Study Hall

Unique Experience: Notable Capabilities Of Digital Consoles

Puttijng a spotlight on some less-than-obvious abilities

Until just a few years ago, I never would have imagined that many of the current smaller format digital consoles would be able to take the place of the larger frame analog consoles that my shows and events required. (Well, still require.)

While the input count at many of these events, usually corporate/industrials, is generally minor, the routing requirements can be quite complex, and only larger analog boards offered the necessary bus count and matrix routing.

The initial digital consoles were usually larger and thus provided much of the same capability (and often more), today many smaller consoles are outfitted with the feature sets and routing capabilities to handle sophisticated, multi-faceted productions. Event planners love these consoles because they reduce the footprint at front of house, and my crew (and I) love the fact that we’re not moving bulky, heavy units.

In addition, digital really shines when it comes to live recording. It used to be that making even a simple 2-track board tape required a dedicated outboard recording device and patch cables, and multi-track recording was even a bigger deal. You either needed a split snake (preferably one with transformers to eliminate noise) or a ton of patch cables so to take direct outputs from the channels.

Now many digital mixers offer 2-track recording to USB, allowing the user to simply plug in a standard thumb drive. For multi-track recording, in some cases it’s as simple as plugging in a computer or hardware recording unit into the digital data stream and pressing the “record” button.

Suffice to say that there’s a lot lurking just under the surface with smaller digital consoles. I decided to take a look at the current crop to put a spotlight on some less-than-obvious capabilities.

Yamaha CL5
Measuring 11.75 x 41.5 x 26.25 inches, the CL5 is the largest frame size in the series and packs a lot of features. It offers the ability to mix 72 mono and 8 stereo channels, with up to 8 FX units available. Remote Rio stage boxes expand input and output connections, augmenting the 8 onboard inputs and outputs. Three Mini-YGDAI expansion card slots allow numerous option cards, including Lake processing, Dugan auto mixing, Waves SoundGrid, Aviom A-Net, CobraNet, Optocore, EtherSound, Riedel RockNet, and more.

Yamaha CL with Nuendo Live

One thing that really stands out is multi-track recording with the included Nuendo Live DAW application, which can be accessed and controlled via the touch screen. There’s also 2-track recording to USB. I also really like the gain compensation feature that works when more than one console is using an input source. It ensures that when the analog gain stage is adjusted from one of the consoles, corresponding compensation is automatically applied at the digital stage, so that the level sent from the I/O rack unit to the connected CL consoles remains constant.

Allen & Heath Qu-16
The recently introduced rack-mountable mixer occupies just 7.3 x 17.3 (19 with optional rack ears) x 18.5 inches and includes 16 mono inputs, 3 stereo inputs, 12 output mix buses and 4 stereo FX units. The surface may be compact but it offers 17 motorized faders, a color touch screen and user assignable keys. The mixer can be connected to the AR2412 and AR84 remote audio rack stage boxes using the built in dSNAKE port allowing remote placement of inputs and outputs via Cat-5.
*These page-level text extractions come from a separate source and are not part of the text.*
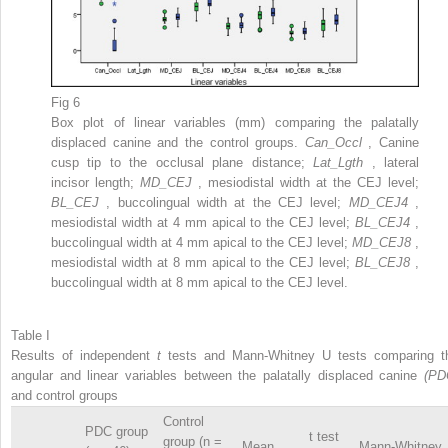
Fig 6
Box plot of linear variables (mm) comparing the palatally
displaced canine and the control groups.
Can_Occl
, Canine
cusp tip to the occlusal plane distance;
Lat_Lgth
, lateral
incisor length;
MD_CEJ
, mesiodistal width at the CEJ level;
BL_CEJ
, buccolingual width at the CEJ level;
MD_CEJ4
,
mesiodistal width at 4 mm apical to the CEJ level;
BL_CEJ4
,
buccolingual width at 4 mm apical to the CEJ level;
MD_CEJ8
,
mesiodistal width at 8 mm apical to the CEJ level;
BL_CEJ8
,
buccolingual width at 8 mm apical to the CEJ level.
Table I
Results of independent
t
tests and Mann-Whitney U tests comparing t
angular and linear variables between the palatally displaced canine
(PD
and control groups
Control
PDC group
t test
group (n =
Mean
Mann-Whitney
Allen & Heath Qu-16 USB recording

The Qu-16 is also compatible with the company’s ME-1 personal mixing system. It’s amazing how easy it is to do multi-track recording with the console. It has a built-in interface that streams channels 1 through 16, the main L + R, and 3 selectable stereo pairs to a Mac computer.

If you don’t use a Mac, or simply don’t want to mess with interfacing the computer, it also has an integrated 18-channel multi-track USB recorder that offers 24-bit/48 kHz recording and playback to and from a USB hard drive.